Rencontre avec Laura Sellies (première partie)

Rencontre avec Laura Sellies (première partie)
Dans ta gorge les géantes emportées, Laura Sellies, La Pop, 2025. Prises de vue : Thomas Lannes
Personnalités  -   Artistes

Dans son travail artistique, Laura Sellies cherche à créer un langage alternatif hybride, indiciel et évolutif qui rend sensible des attentions aux corps, aux émotions, aux altérités considérés comme minoritaires et qui nous fait basculer dans des mondes autres où la notion de transformation est centrale. La chercheuse Solène Reymond a rencontré l’artiste pour retracer son parcours et interroger l’évolution de sa démarche collaborative et engagée.

 

Toutes ces filles couronnées de langues, Amélie Giacomini et Laura Sellies, 2019.

 

Solène Reymond : Ton parcours a ceci de singulier qu’en plus d’être diplômée des Beaux-Arts de Lyon, tu es titulaire d’un master en Création littéraire réalisé à l’université Paris 8. Comment t’est venue cette envie d’une double formation ?

Laura Sellies : Quand j’étais en cinquième année aux Beaux-Arts de Lyon, je suivais un atelier autour de l’écriture lorsque j’ai entendu parler de cette formation à Paris 8 qui venait d’être créée. J’avais envie de m’aventurer davantage dans l’écriture, j’ai donc décidé de passer le concours. J’ai commencé mes études d’art à Nice, à la Villa Arson. Mon amie Amélie Giacomini, avec qui j’ai collaboré pendant une dizaine d’années par la suite, était à Lyon. Nous avons entrepris une forme de correspondance, un blog. Chaque jour pendant trois mois, l’une d’entre nous envoyait une phrase à l’autre qui devait réaliser en une journée une vidéo en réponse à cet envoi. J’ai rejoint Amélie à Lyon deux ans plus tard. J’avais un grand attrait pour la littérature et la poésie mais ce qui m’a amenée à l’écriture, je crois, c’est la rédaction de mon mémoire sur la transfictionnalité, un entre-deux entre réflexion théorique et auto-fiction.

S.R : Comment s’est imposée dans ta démarche artistique cette circularité de l’écriture textuelle, littéraire, vidéographique, performée par le corps ?

L.S : Avec Amélie, dès les Beaux-arts, nous avions envie d’explorer d’autres formes de langages. Nous avions l’intuition qu’il nous fallait nous réapproprier le langage usuel, le déconstruire pour penser de nouveaux modes d’échange. Et cela est passé par la rencontre entre un objet sculpture, un espace et un corps qui inventaient ensemble un nouveau système de signes. Les rudiments d’un langage. Plus tard, on s’est mises à les filmer, notamment pour intégrer le paysage. Cette exploration autour du langage est au cœur de tous mes projets.

S.R : Est-ce que tu penses ton corpus en fonction d’une complémentarité entre les médiums et en termes de liens narratifs entre tes œuvres ?

_Données enregistrées:_
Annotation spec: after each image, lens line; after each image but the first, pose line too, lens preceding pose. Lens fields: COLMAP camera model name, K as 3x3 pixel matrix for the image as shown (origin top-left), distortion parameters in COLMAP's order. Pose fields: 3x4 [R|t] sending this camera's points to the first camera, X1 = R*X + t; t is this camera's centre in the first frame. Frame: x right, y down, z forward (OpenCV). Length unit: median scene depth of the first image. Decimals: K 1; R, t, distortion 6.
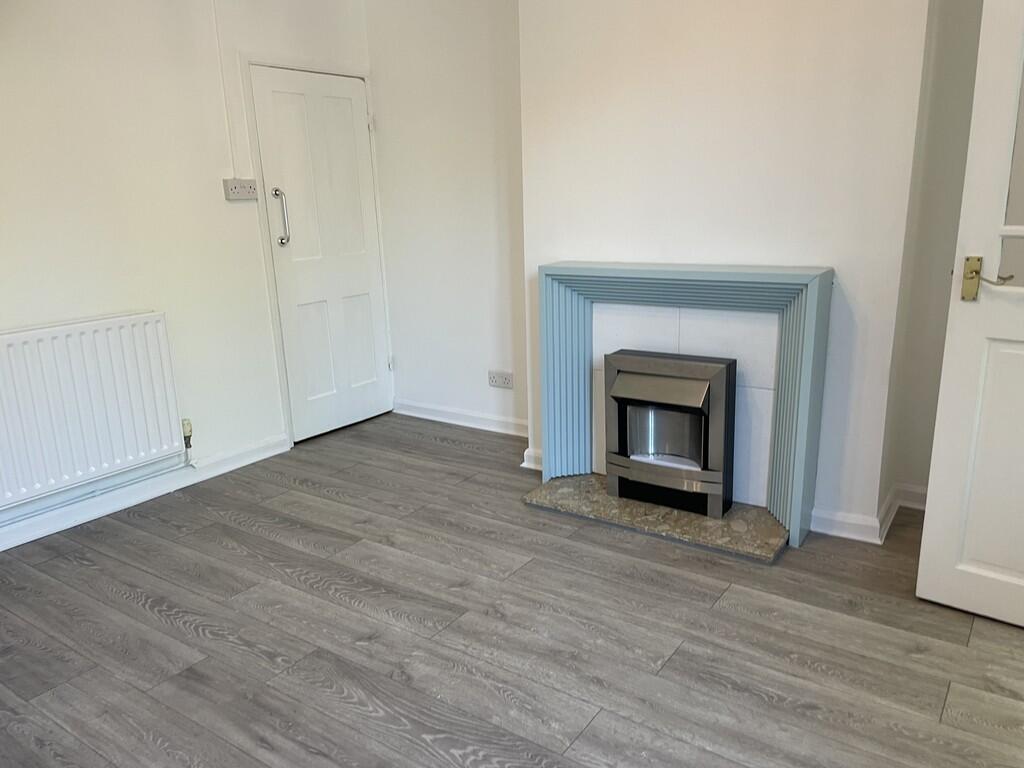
lens RADIAL K [[778.1, 0, 520.9], [0, 778.1, 387.4], [0, 0, 1]] dist [0.111466, -0.154832]
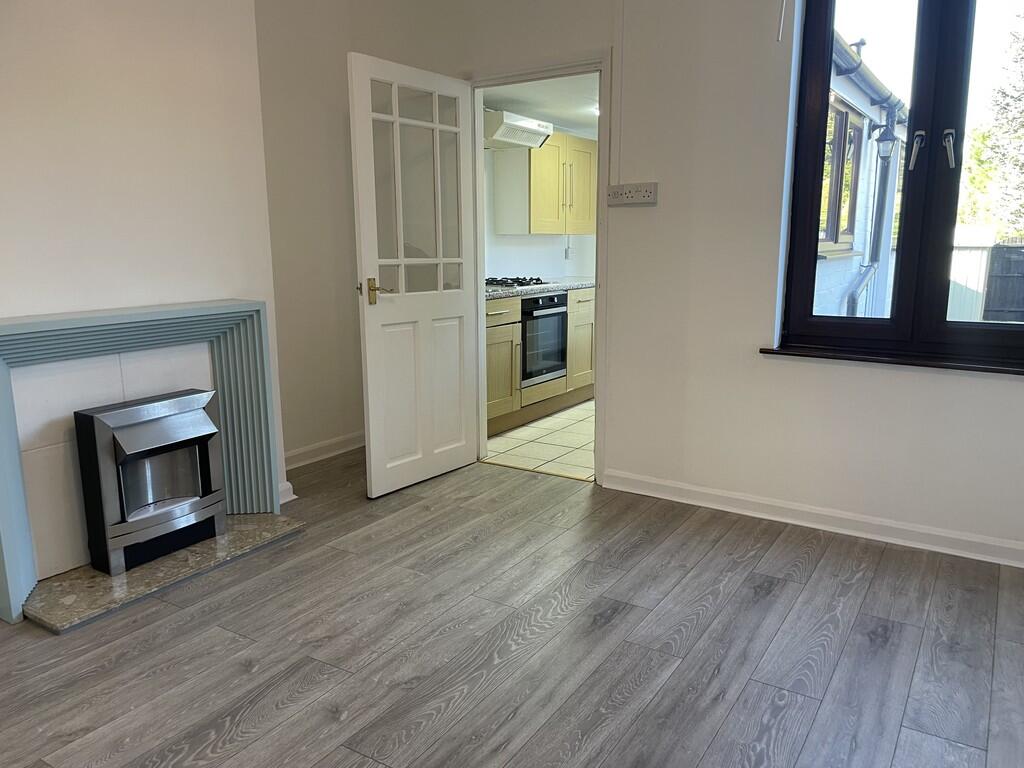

_Exercices:_
[1] D'après l'entretien avec Laura Sellies, dans quelle ville l'artiste a-t-elle commencé ses études d'art ?
[2] Poursuivez l'entretien avec Laura Sellies à partir de l'endroit où il s'arrête.
Ce matériel provient d'une autre source que l'entretien avec Laura Sellies.

_Réponses par exercice:_
[1] À Nice, à la Villa Arson.

[2]
L.S : Toutes les pièces sont liées. Elles forment une toile même si elles sont aussi marquées par des moments de rupture, notamment la séparation avec Amélie. À la suite de cette rupture professionnelle, j’ai proposé à mon ami Bastien Gallet, philosophe, de co-écrire un projet qui deviendra un triptyque de films. C’est alors un nouveau cycle. Il prend forme pour la première fois avec une exposition à l’IAC Villeurbanne en 2022 à l’invitation de Nathalie Ergino. Dans cette exposition, je mets en espace des éléments du triptyque à venir. On y trouve un film, des sculptures, des installations sonores qui sont comme les indices d’une narration en construction. Une partition pour un récit. Je réalise ensuite Elia (2023), premier film du triptyque, qui met en scène la violoncelliste Lucy Railton. Ce cycle propose des portraits de femmes prises dans un mouvement de métamorphose. Évidemment, il y a des pistes qui se précisent et des événements qui changent ma manière de faire mais j’aime penser les choses en relation. J’aime travailler avec les mêmes personnes, retrouver des sujets, des formes, des personnages qui traversent les différents projets et se transforment. Quand nous l’avons pensé, le triptyque était un projet de long métrage et puis j’ai préféré le découper en trois films parce que c’était d’une part plus léger en termes de production mais cela permettait également une manière plus organique de travailler. À la fin du premier film, nous pouvions réécrire le second en fonction de ce qui s’était passé pendant le premier, à la fois sur un plan théorique mais aussi sur un plan plus personnel. J’aime l’idée que les œuvres évoluent avec nous et qu’elles se déploient dans un espace plus vaste que celui de l’exposition.

 

Elia, Laura Sellies, 2023

 

S.R : Ton corpus d’œuvres assume une posture engagée (écologique et féministe). Qu’est-ce qui t’a conduit à articuler cette double perspective et comment s’est-elle imposée dans ton travail, dès le début ou petit à petit ?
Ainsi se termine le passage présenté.